The idea is that Type
can faithfully represent the rich concrete syntax of Haskell types.
But that is not necessary for reification. Indeed, it gets in the way. The deriving
code just wants to know "is this type a type application, and if so, with what argments?". It's a pain having to deal with the plethora of concrete syntax.

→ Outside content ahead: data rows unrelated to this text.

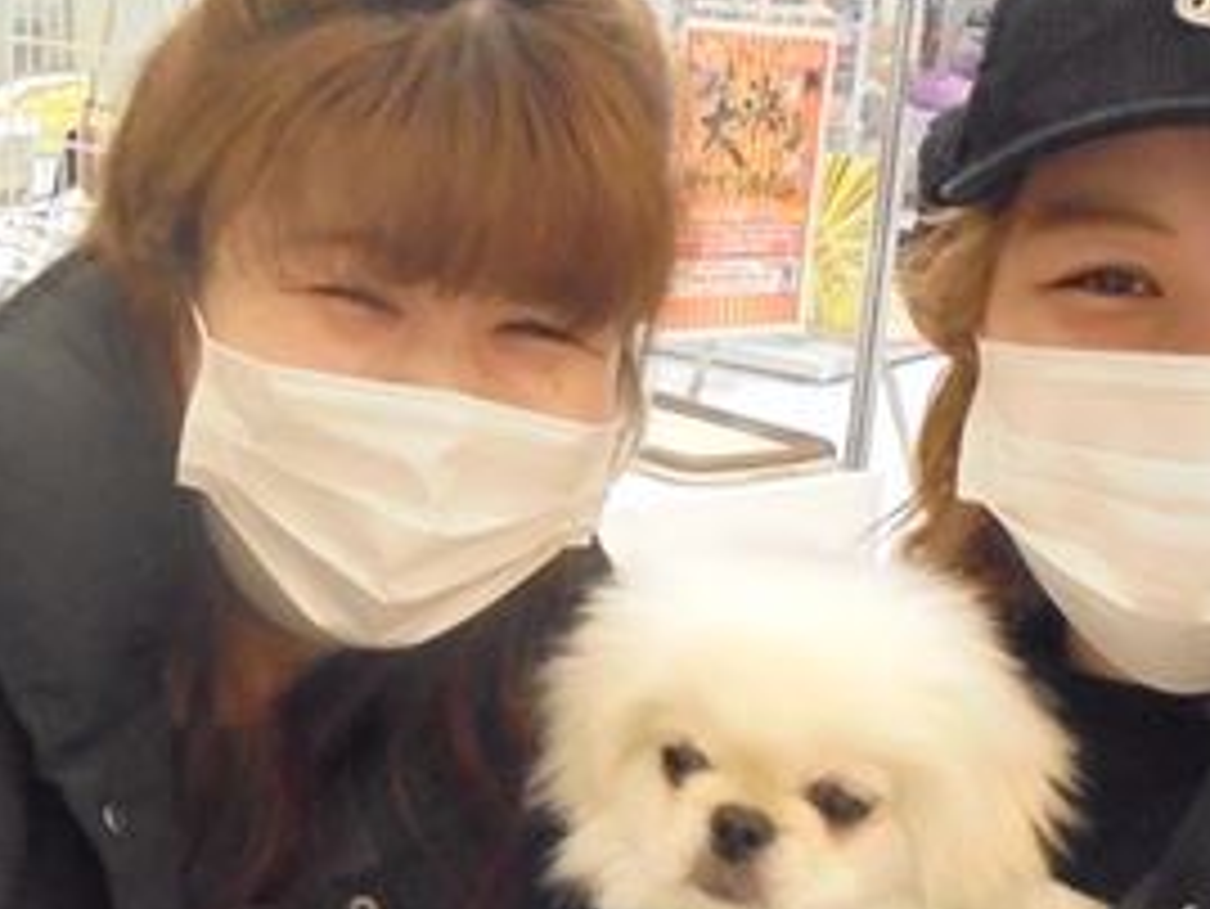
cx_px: 585
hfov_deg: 33.2
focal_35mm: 58
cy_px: 734
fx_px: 2028
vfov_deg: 24.8
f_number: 3.5
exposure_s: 1/125
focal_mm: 4.6
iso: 800
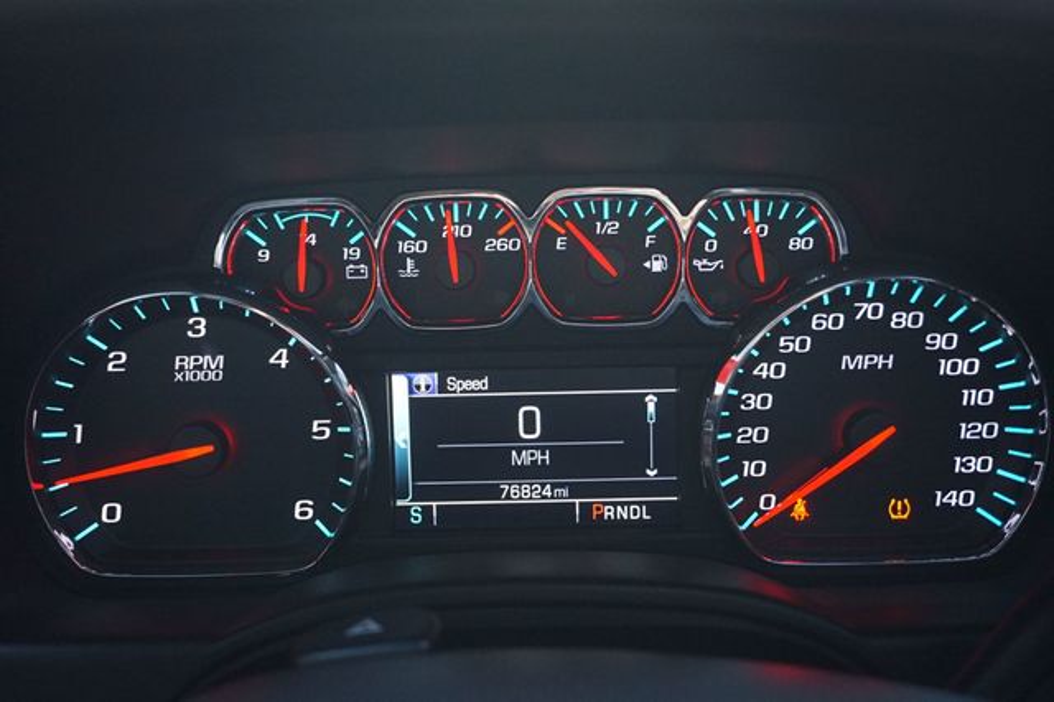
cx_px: 527
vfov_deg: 34.2
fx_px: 1141
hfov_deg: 49.6
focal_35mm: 39
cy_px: 351
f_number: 4.5
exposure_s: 1/60
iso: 1250
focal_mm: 26
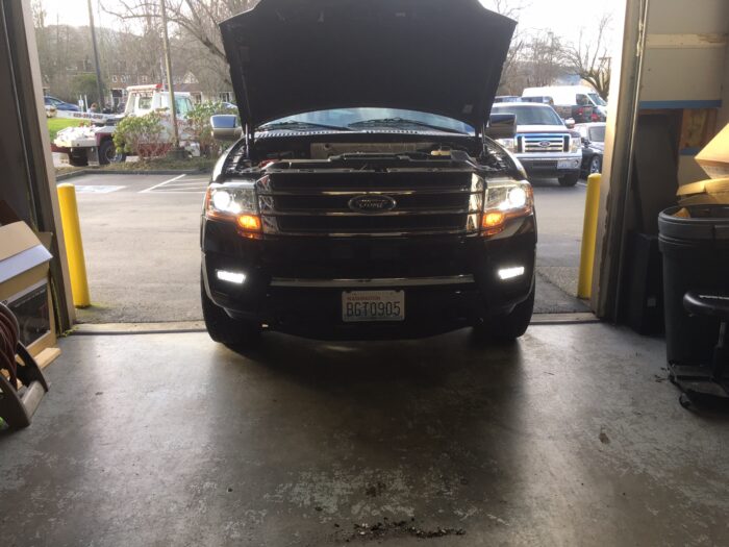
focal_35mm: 29
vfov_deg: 48.2
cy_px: 274
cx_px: 364
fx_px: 611
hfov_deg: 61.7
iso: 32
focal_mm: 4.15
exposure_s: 1/120
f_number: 2.2
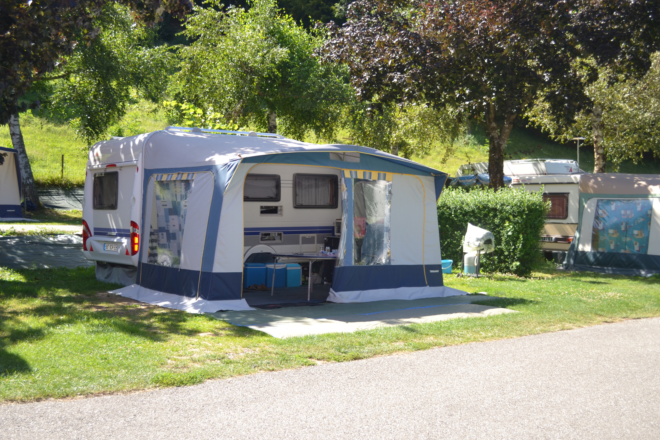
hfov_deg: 49.6
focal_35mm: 39
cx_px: 324
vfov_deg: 34.2
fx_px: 715
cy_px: 234
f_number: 5.6
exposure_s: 1/200
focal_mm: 24
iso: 100
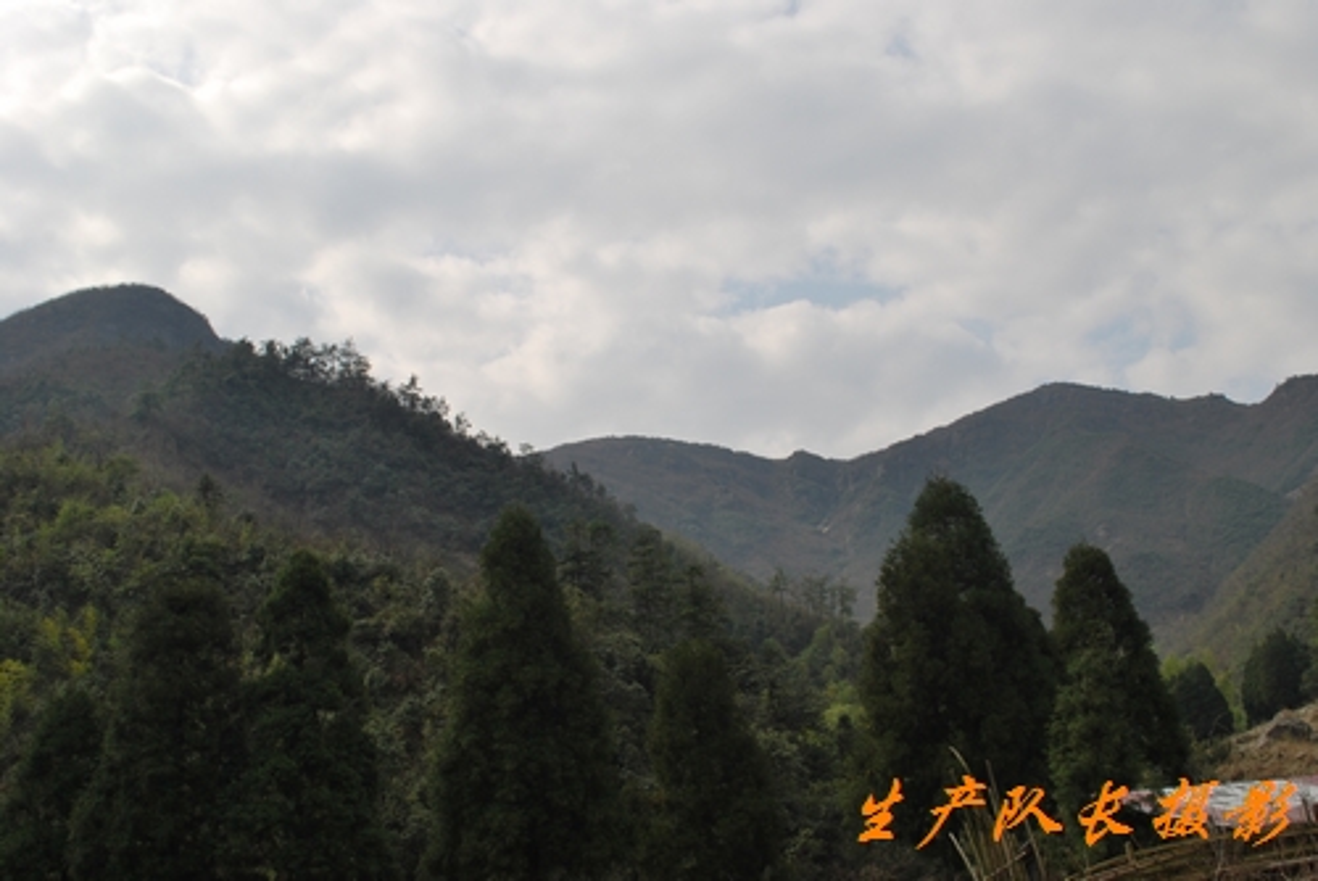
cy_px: 440
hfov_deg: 49.5
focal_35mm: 39
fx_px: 1429
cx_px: 659
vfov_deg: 34.3
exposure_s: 1/200
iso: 100
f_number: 10
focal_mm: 26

So it would be entirely possible for reify to present an API that was entirely decoupled from the TH AST, just as Info
is.
The exact design isn't clear (A new data type? A collection of view functions?) but the design space opens up once it is
decoupled from the TH AST itself.
Other (somewhat diconnected) thoughts
-
With enough (no doubt ghastly) CPP hackery, we could potentially arrange for each version to be compatible with the "internal AST" used by a range of GHC versions. I imagine this would be hard to do over many releases, but even being able to support 2-3 versions simultaneously would signific antly help ease migration.
-
Ideally we would release new minor versions of past major series of the library when a new GHC is released, allowing (partial) forward compatibility with future releases. That raises the question of how to deal with constructors in the "future AST" that aren't supported by the GHC version being used for compilation, but at least they will never show up in quotes, and perhaps simply failing at splice time is acceptable. An advantage of this over version-numbered data constructors (as suggested in !11200 (closed) (comment 525994)) would be that each package version presented a single consistent view of the AST (rather than accumulating pattern synonyms in a single package). I imagine it might be harder to maintain, though.
-
An interesting possibility suggested by @bgamari on #20828 would be to have distinct modules in the package that define exactly the AST of a particular language version (e.g. Haskell2010 or GHC2021). That could potentially be maintained over a longer period. It runs into the issue that new language extensions might introduce syntax that is not representable, but still might be useful in some cases. (Again, there's a question of whether to provide pattern synonym views of the existing AST types, or specialised datatypes plus conversion functions that check whether e.g. some quoted syntax is representable in GHC2021 syntax.)